Le Card. Ne vous ay-je pas desia dit, que nous n’auions excité leurs troubles
que par vengeance, & puis que me fust-il reuenu de tout cela ? Les Parlementaires
de Londres m’ont plus donné d’argent, que leur Maistre n’en
maniera de long-temps.
Le Casuiste. Mais ne trouuiez vous pas, Monseigneur, que la cheute du
Roy d’Angleterre fust de mauuais exemple aux autres peuples ?
Le Card. Tout au contraire, j’estois bien-aise, que les Monarques de
l’Europe connussent, que les clous de diamant qui soustiennent leurs Throsnes,
ne sont pas à l’espreuue des coups de la fortune, que ie m’en jouë comme
du verre, que mes alliances valent bien des Couronnes, que les Sceptres
tombent si ie ne les soustiens. Et enfin qu’ayant osté la Couronne au Roy
d’Angleterre, & laissé au Roy d’Espagne, celle que ie luy pouuois oster, ie
fisse connoistre à la France la necessité de mes conseils, pour defendre la
sienne de semblables iniures.
Le Casuiste.
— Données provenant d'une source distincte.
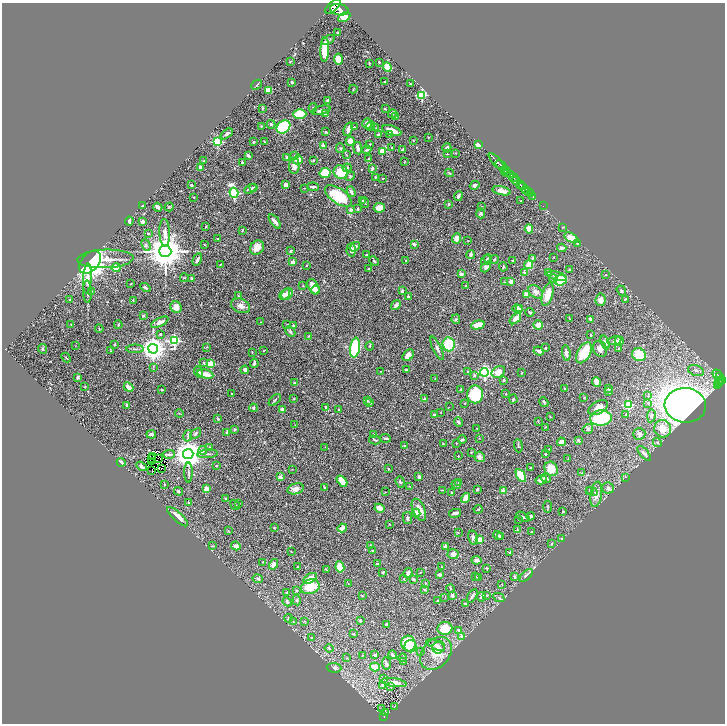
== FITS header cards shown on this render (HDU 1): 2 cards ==
NAXIS1  =                 1446
NAXIS2  =                 1443

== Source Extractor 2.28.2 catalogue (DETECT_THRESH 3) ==
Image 1446 x 1443 px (HDU 1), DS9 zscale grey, zoomed out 1/2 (1 PNG px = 2 x 2 image px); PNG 727 x 726 px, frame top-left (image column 2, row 1442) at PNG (2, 3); each listed source drawn as its Kron ellipse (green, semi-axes under 4 px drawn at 4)
Background 0.702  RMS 0.022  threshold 0.0669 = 3 sigma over >= 5 px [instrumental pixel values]
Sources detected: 551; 21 cannot appear on this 1/2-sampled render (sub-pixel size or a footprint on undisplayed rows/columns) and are neither listed nor drawn; of the other 530, the 500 brightest by FLUX_AUTO listed and drawn (30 fainter detections omitted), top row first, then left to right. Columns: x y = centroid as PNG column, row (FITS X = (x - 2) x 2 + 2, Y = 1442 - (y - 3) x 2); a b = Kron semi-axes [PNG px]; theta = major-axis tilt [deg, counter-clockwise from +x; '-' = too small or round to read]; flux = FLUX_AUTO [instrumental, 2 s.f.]
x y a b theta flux
333 6 9 4 45 3400
339 10 9 5 -11 3600
344 17 6 4 28 160
337 33 3 2 - 3.2
328 40 7 2 27 9.7
325 50 12 4 88 120
338 59 5 4 - 48
290 61 4 2 - 4.5
379 62 2 2 - 5.4
369 63 3 2 - 3.7
387 67 5 4 - 53
292 82 3 2 - 6.8
384 82 2 2 - 4.5
410 84 2 2 - 2.2
257 85 6 2 44 3.5
353 89 4 2 - 3.1
268 90 3 3 - 70
422 95 3 3 - 300
328 100 3 2 - 8.2
262 108 3 2 - 4.7
313 108 4 3 - 4.2
385 109 2 2 - 5.6
321 110 10 4 15 16
300 114 6 5 - 110
325 114 4 3 - 25
393 114 4 3 - 4.7
396 117 4 2 - 2
271 124 4 3 - 5.6
367 124 5 4 - 19
261 126 3 3 - 3.5
370 126 5 3 - 7.1
283 127 7 6 - 400
354 127 2 2 - 3.4
376 128 2 2 - 2.1
348 129 7 3 70 26
392 130 10 4 -18 43
326 132 3 2 - 5.2
227 134 7 3 36 12
390 134 3 3 - 6
378 135 3 3 - 14
428 137 2 2 - 3.4
413 140 3 2 - 2.5
264 141 3 2 - 2.6
350 141 5 4 - 35
217 142 3 3 - 270
253 142 2 2 - 5.8
479 144 4 2 - 52
369 145 3 2 - 2.8
323 146 3 3 - 16
392 147 2 2 - 7.9
340 148 4 4 - 6.5
358 148 6 3 -82 14
447 148 5 4 - 12
367 150 4 2 - 7.2
403 150 3 3 - 6.9
382 151 3 2 - 90
456 153 3 2 - 2.8
346 154 4 2 - 2.9
447 154 2 2 - 4
248 156 4 3 - 13
295 156 2 2 - 17
287 158 2 2 - 23
369 158 3 2 - 2.1
298 160 5 4 - 26
313 160 3 3 - 3.1
204 161 2 2 - 3.5
496 161 10 2 -48 1000
242 162 3 2 - 4.8
404 162 3 2 - 1.7
294 166 8 5 88 27
501 166 6 2 -43 750
201 168 4 3 - 21
347 168 4 4 - 7.3
372 168 3 2 - 18
504 170 2 1 - 60
506 171 2 1 - 84
341 172 7 6 - 110
325 173 5 5 - 130
449 173 4 3 - 4.8
507 173 4 1 - 270
510 174 3 2 - 380
350 176 5 4 - 4.7
375 177 4 3 - 4.5
383 178 3 2 - 1.6
514 178 4 1 - 220
516 181 4 3 - 450
192 185 2 2 - 4.5
286 185 3 3 - 21
475 185 5 4 - 11
521 185 4 2 - 1000
253 187 3 2 - 2.8
313 187 6 2 -5 10
523 187 2 1 - 440
305 188 2 2 - 2
250 189 6 4 29 12
526 190 4 2 - 570
502 191 9 3 -12 33
351 192 5 3 - 13
529 192 3 2 - 450
234 193 5 4 - 420
530 194 2 1 - 270
338 196 15 7 -33 190
458 196 5 3 - 14
194 197 2 1 - 2.3
533 197 3 2 - 270
363 201 3 3 - 5.1
521 201 2 2 - 2.5
365 202 5 3 - 6
449 204 2 2 - 7.7
142 206 3 2 - 3.4
481 206 3 2 - 1.8
543 206 2 1 - 17
158 207 5 2 - 14
169 207 4 3 - 3.5
379 208 5 5 - 51
358 209 3 2 - 5.3
351 210 3 3 - 12
481 213 5 4 - 5.7
129 221 4 2 - 9
142 221 3 2 - 26
275 221 8 3 -53 18
206 227 2 2 - 2.8
563 227 3 2 - 2.1
529 229 4 3 - 48
242 230 4 3 - 4.1
165 233 13 5 -87 24
148 234 2 2 - 6.1
457 238 5 4 - 25
571 238 7 4 -30 55
218 239 3 2 - 4.1
468 241 3 2 - 1.6
577 243 3 3 - 4.6
414 244 4 3 - 13
146 245 6 3 -64 5.8
204 245 3 2 - 1.6
355 247 5 3 - 16
257 248 7 6 - 39
562 248 4 3 - 12
351 250 7 4 87 15
165 251 6 5 - 12000
291 251 3 3 - 5.1
471 254 4 3 - 9.1
366 255 2 2 - 7.2
553 257 2 2 - 1.8
488 258 4 2 - 4
533 258 4 3 - 6.6
105 259 28 9 2 89
494 259 4 3 - 4.8
197 260 6 2 61 10
406 260 2 1 - 1.7
486 260 5 2 - 4.3
374 261 5 3 - 4.8
513 261 3 3 - 4.1
90 262 13 8 48 1300
293 262 4 3 - 17
221 264 3 2 - 2.8
529 264 5 3 - 72
307 265 2 2 - 1.9
486 267 6 4 48 14
503 267 4 3 - 4.7
116 268 4 4 - 57
369 269 3 3 - 3.9
569 270 3 3 - 4.1
524 272 4 3 - 5.5
549 273 4 3 - 10
461 274 3 3 - 18
606 275 2 2 - 2.3
557 276 10 4 -15 19
87 278 15 4 86 38
184 278 4 2 - 2.8
191 278 3 2 - 4.5
553 279 4 3 - 8.2
560 280 6 5 - 120
511 281 4 3 - 16
505 282 3 3 - 3.4
131 284 2 2 - 3
303 286 2 2 - 2
466 286 2 2 - 2.6
314 287 8 5 -59 50
145 288 5 3 - 7.6
315 290 4 3 - 29
92 291 3 2 - 1.9
402 291 3 3 - 6.5
621 291 6 3 -54 6
87 292 11 3 -89 12
536 292 8 5 -36 20
285 294 6 4 41 28
287 294 6 5 - 33
526 294 3 3 - 30
548 294 12 5 73 67
238 296 3 3 - 3
408 297 3 2 - 9.6
625 299 4 2 - 3.9
70 300 3 3 - 4.1
133 300 3 2 - 3.3
601 300 6 5 - 24
396 305 5 3 - 14
241 306 10 7 -24 26
176 307 6 5 - 32
517 309 5 4 - 35
519 309 4 3 - 21
530 312 4 2 - 5.1
143 316 3 3 - 5.4
569 318 4 2 - 1.7
456 319 5 4 - 6.1
515 319 7 4 41 30
591 319 3 2 - 21
160 322 9 4 27 19
261 322 2 2 - 1.8
287 324 3 2 - 2.6
71 325 2 2 - 1.6
118 325 4 2 - 4.2
478 325 7 4 15 59
538 325 5 4 - 30
293 326 2 2 - 7.3
99 329 4 2 - 3.2
290 332 6 3 -45 7.2
160 334 4 3 - 4
590 335 3 3 - 3.5
309 336 2 2 - 2.7
174 341 4 4 - 420
614 341 7 3 10 8
619 341 4 3 - 16
605 342 7 3 -71 9.2
114 344 3 2 - 3.3
449 344 7 6 - 170
75 346 2 2 - 1.9
370 346 4 2 - 3
206 347 3 3 - 3.2
355 348 10 5 82 320
437 348 13 4 -65 13
545 348 2 2 - 8.6
42 349 5 3 - 5.5
135 349 8 2 1 7
153 349 5 5 - 4800
600 349 8 6 -65 23
619 349 2 2 - 8.5
111 351 3 2 - 2.3
264 351 2 2 - 1.9
539 351 5 3 - 10
252 352 2 1 - 2.5
566 353 7 3 -80 22
584 353 11 6 62 130
408 355 6 5 - 25
639 355 7 6 - 110
66 358 5 2 - 3.6
204 363 3 3 - 5.1
254 363 5 3 - 12
211 364 3 3 - 180
153 367 3 2 - 3.2
245 370 4 3 - 9.9
406 370 3 2 - 6.2
696 370 8 5 -18 15
381 371 2 1 - 1.9
198 372 6 4 -70 14
468 372 4 3 - 3.9
484 372 4 4 - 890
498 372 7 5 35 49
522 373 2 2 - 2.5
205 374 8 3 -13 52
717 374 5 2 - 180
474 375 4 3 - 6.8
77 377 4 3 - 8.1
719 377 2 2 - 110
435 378 2 2 - 2
504 380 2 2 - 5.5
722 380 2 2 - 300
719 381 3 2 - 240
596 382 5 4 - 18
294 383 4 3 - 3.6
719 383 4 3 - 110
718 385 3 2 - 46
85 387 3 2 - 3.2
128 387 5 3 - 44
565 388 3 2 - 5.1
460 389 2 2 - 3.4
608 389 4 3 - 5.3
162 390 2 2 - 5.2
609 392 4 3 - 4.1
232 393 2 1 - 2.3
475 394 9 8 - 220
506 394 2 2 - 2.4
648 395 4 3 - 3.7
584 398 3 2 - 2.7
294 399 3 2 - 2.2
424 399 2 2 - 28
513 399 4 3 - 8.2
275 400 7 2 45 5.3
367 401 3 3 - 6.3
544 402 5 3 - 6.2
370 403 3 2 - 7.2
465 403 3 2 - 2.1
648 403 4 3 - 5.7
127 405 3 2 - 6.9
628 405 3 3 - 270
685 405 21 17 -6 3400
326 407 3 3 - 11
449 407 3 2 - 1.6
253 408 4 4 - 6.2
598 408 11 6 30 31
282 409 2 2 - 25
339 410 3 3 - 5.6
441 412 3 2 - 1.7
179 413 4 2 - 2.5
626 414 2 2 - 5
434 415 4 3 - 7.6
651 416 6 4 81 14
550 417 4 3 - 3.5
601 418 11 7 5 230
218 419 3 3 - 7
538 421 3 2 - 2
458 422 5 3 - 8.8
295 425 2 2 - 1.9
546 427 2 2 - 1.9
477 428 2 2 - 1.8
235 429 4 4 - 5
588 429 5 5 - 8.5
663 429 9 8 - 62
227 432 2 2 - 7
195 433 6 4 40 7.2
151 434 4 3 - 13
373 434 2 2 - 2.6
639 434 6 5 - 11
188 436 6 3 76 6.2
386 438 5 2 - 4.6
479 438 2 1 - 1.5
375 440 6 2 -15 5.1
462 440 4 3 - 6.5
578 440 3 2 - 10
561 442 4 3 - 39
657 442 5 4 - 6.2
456 443 2 2 - 2.6
443 444 3 2 - 2.7
405 446 3 2 - 6.6
518 446 7 3 -85 6.3
210 447 3 3 - 4.4
325 447 2 2 - 1.7
548 449 3 2 - 1.9
203 450 4 4 - 9.3
471 452 3 2 - 2.4
169 454 6 2 3 2.6
188 454 5 5 - 6700
207 454 10 3 4 9.2
545 454 3 2 - 5.6
644 454 9 3 -48 16
153 456 2 1 - 1.5
458 456 2 2 - 5.4
480 457 5 5 - 20
568 458 3 2 - 2
152 459 2 1 - 1.7
158 459 2 1 - 2.2
121 462 4 2 - 14
152 462 2 1 - 1.5
142 466 6 3 -34 11
216 466 3 2 - 3.2
162 468 2 1 - 3.4
388 468 3 3 - 3.5
531 468 3 2 - 4.1
292 469 2 2 - 1.7
551 469 7 6 - 70
152 470 2 1 - 2.6
188 472 10 3 -90 8.5
581 473 3 3 - 2.9
521 475 7 3 -59 150
280 477 2 2 - 49
419 477 2 2 - 19
625 477 2 2 - 1.8
546 478 5 3 - 9
541 480 6 4 10 26
342 481 6 4 -49 53
400 482 6 3 -71 6.7
459 482 4 3 - 5.4
164 484 3 2 - 2.7
456 484 5 3 - 5.6
409 486 3 2 - 2.2
324 488 4 2 - 4.9
608 488 6 5 - 14
206 489 3 3 - 46
295 489 8 5 15 23
477 489 3 2 - 6.2
442 490 4 2 - 2.4
590 490 4 3 - 4
178 491 4 3 - 4.6
503 491 2 2 - 77
592 491 6 3 -29 6.9
385 492 2 2 - 1.5
451 493 3 2 - 2.5
596 494 13 5 82 39
465 498 5 4 - 41
226 499 3 2 - 3.2
189 503 3 3 - 3.2
239 503 2 2 - 4.4
235 505 5 3 - 4.9
548 507 6 2 88 4.3
379 508 5 3 - 41
478 509 4 3 - 5.5
419 510 11 6 -67 46
563 512 3 3 - 4.4
416 513 4 3 - 6.9
455 513 6 2 12 13
530 516 4 3 - 8.9
178 517 13 4 -42 40
523 517 7 2 -29 6
407 518 6 4 -79 9.4
519 519 2 2 - 4.2
389 524 2 2 - 1.5
274 528 2 2 - 3.1
342 528 5 3 - 34
517 530 3 3 - 3.9
228 531 3 2 - 4
458 532 3 2 - 2.2
532 532 3 2 - 4.4
498 535 5 2 - 11
500 537 3 2 - 8.2
473 538 7 4 -78 12
561 539 4 3 - 4
480 540 2 2 - 82
551 544 4 2 - 3.4
371 545 2 2 - 6
213 546 3 3 - 3.1
236 546 5 4 - 18
445 546 2 2 - 29
372 551 3 3 - 4.4
291 552 3 2 - 1.9
510 553 3 3 - 3.8
453 554 5 5 - 14
476 560 5 4 - 13
262 562 3 2 - 2
274 564 5 4 - 30
377 564 4 3 - 3.8
298 567 3 2 - 3
340 567 5 4 - 77
442 567 2 2 - 2.3
487 568 3 3 - 3.8
326 570 3 2 - 3
383 572 3 3 - 5.5
420 572 2 2 - 2.3
408 573 5 3 - 12
440 575 4 3 - 11
526 575 8 4 44 13
475 576 3 2 - 2.6
478 577 2 2 - 4.6
515 577 4 3 - 5.9
310 578 7 4 34 46
258 579 5 3 - 6.8
404 579 2 2 - 2.3
413 579 3 2 - 7
425 583 3 2 - 2.6
348 584 3 2 - 1.6
502 584 3 2 - 1.6
310 587 9 7 17 96
450 588 4 3 - 4.6
425 590 3 2 - 4.2
296 591 3 3 - 4.7
287 593 4 3 - 6
487 595 3 3 - 3.3
362 596 4 3 - 3.7
452 596 4 3 - 13
472 596 7 3 57 10
445 597 3 2 - 1.6
481 597 5 4 - 14
499 598 6 2 -27 3.9
297 600 5 3 - 5.5
437 601 2 2 - 2.7
287 602 5 3 - 7.2
465 604 2 2 - 3
288 618 4 3 - 4.5
305 621 3 2 - 2.9
360 621 3 3 - 4.3
293 622 4 3 - 3.4
387 624 3 2 - 6.9
445 628 7 6 - 120
458 630 3 3 - 5.9
354 634 2 2 - 4.4
461 636 4 3 - 12
311 638 3 3 - 2.9
408 643 8 7 - 110
436 645 10 4 -27 16
410 646 6 6 - 99
439 647 6 6 - 16
329 648 4 3 - 5.3
421 651 3 3 - 3.9
436 653 18 13 49 86
375 655 3 3 - 8
393 655 4 3 - 9.8
362 656 3 2 - 1.7
347 658 4 2 - 2.9
402 658 4 3 - 7.5
403 661 3 3 - 4.4
386 664 6 3 -87 6.6
375 667 5 3 - 75
334 668 7 5 -4 16
383 679 3 2 - 2.1
394 683 12 4 -9 29
382 685 4 3 - 6.8
391 687 2 2 - 1.6
395 706 4 1 - 2
382 709 2 1 - 5.4
386 713 3 2 - 7.2
384 716 4 2 - 78
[30 fainter detections neither listed nor drawn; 21 sub-pixel or undisplayed-footprint detections neither listed nor drawn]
Mais il me semble, Monseigneur, que vous auez estendu cét
absolu pouuoir, que vous auez sur les Sceptres, dessus la France, où vous
vous joüez à present de la Couronne de nos Roys, comme vous auez fait de
celle d’Angleterre, non pas par vne jalousie de Religion, qui n’est qu’vn
mal de teste, mais par vn mal qui donne la mort & qui tient au cœur, ie veux
dire par la plus cruelle oppression qui fut iamais. Si les effects ont de la proportion
auec leurs causes, nostre mal doit estre bien plus furieux que celuy
d’Angleterre, & si les François n’estoient pas affectionnez comme ils sont,
à l’innocence de leur Roy, vous exposeriez beaucoup plus sa Couronne, que
celle d’Angleterre ne l’a esté, qui a pû le restablir en consentant à l’establissement
de Caluin sur les ruïnes de Luther. Le mal de la France tient aux entrailles,
& si vous n’y remediez en sa naissance, il deuiendra incurable.
Le Card. C’est dans la tempeste que mon esprit se joüe, c’est là où il trouue
son repos, & qu’il trouue vne estenduë proportionnée à son actiuité. La
mer vient humblement baiser le sable du riuage mais elle paroist forte contre
vn vaisseau agité de vents contraires, comme est à present la France.
Le Casuiste. Monseigneur, il me semble que nous entrons trop tost dans
la iustification de cette belle action, qui est le couronnement de toutes les autres.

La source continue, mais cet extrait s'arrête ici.